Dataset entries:

== == ==

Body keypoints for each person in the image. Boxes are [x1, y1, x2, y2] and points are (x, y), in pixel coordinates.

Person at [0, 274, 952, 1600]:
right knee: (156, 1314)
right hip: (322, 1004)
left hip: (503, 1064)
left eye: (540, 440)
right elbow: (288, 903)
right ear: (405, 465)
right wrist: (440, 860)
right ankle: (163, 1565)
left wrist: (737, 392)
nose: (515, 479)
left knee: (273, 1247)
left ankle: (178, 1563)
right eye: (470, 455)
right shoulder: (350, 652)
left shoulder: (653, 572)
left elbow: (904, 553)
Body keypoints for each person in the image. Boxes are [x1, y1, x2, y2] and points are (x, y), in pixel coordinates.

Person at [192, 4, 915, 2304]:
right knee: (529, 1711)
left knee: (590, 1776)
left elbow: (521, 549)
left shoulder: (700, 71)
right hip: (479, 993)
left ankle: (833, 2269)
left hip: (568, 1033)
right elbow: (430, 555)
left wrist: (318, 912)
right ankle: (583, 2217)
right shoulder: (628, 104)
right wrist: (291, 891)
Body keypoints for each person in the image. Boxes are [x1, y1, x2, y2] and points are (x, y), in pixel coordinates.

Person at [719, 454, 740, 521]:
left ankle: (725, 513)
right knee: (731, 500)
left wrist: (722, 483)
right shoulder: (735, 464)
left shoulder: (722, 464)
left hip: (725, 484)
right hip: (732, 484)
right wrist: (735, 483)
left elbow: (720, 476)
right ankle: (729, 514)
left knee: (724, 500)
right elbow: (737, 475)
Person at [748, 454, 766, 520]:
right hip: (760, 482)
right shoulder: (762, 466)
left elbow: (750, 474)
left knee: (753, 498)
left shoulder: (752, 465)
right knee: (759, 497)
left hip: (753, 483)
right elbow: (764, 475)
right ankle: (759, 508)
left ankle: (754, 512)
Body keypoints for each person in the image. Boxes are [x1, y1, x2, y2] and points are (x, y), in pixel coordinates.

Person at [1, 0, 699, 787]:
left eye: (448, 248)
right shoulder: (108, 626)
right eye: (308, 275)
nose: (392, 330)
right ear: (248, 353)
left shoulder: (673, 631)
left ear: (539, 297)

== == ==

Task prompt :: Show every line of the data in which the word "ankle" appears.

Response to the exercise ::
right ankle: (163, 1565)
left ankle: (178, 1563)
left ankle: (833, 2269)
right ankle: (583, 2217)
left ankle: (725, 513)
right ankle: (729, 514)
right ankle: (759, 508)
left ankle: (754, 512)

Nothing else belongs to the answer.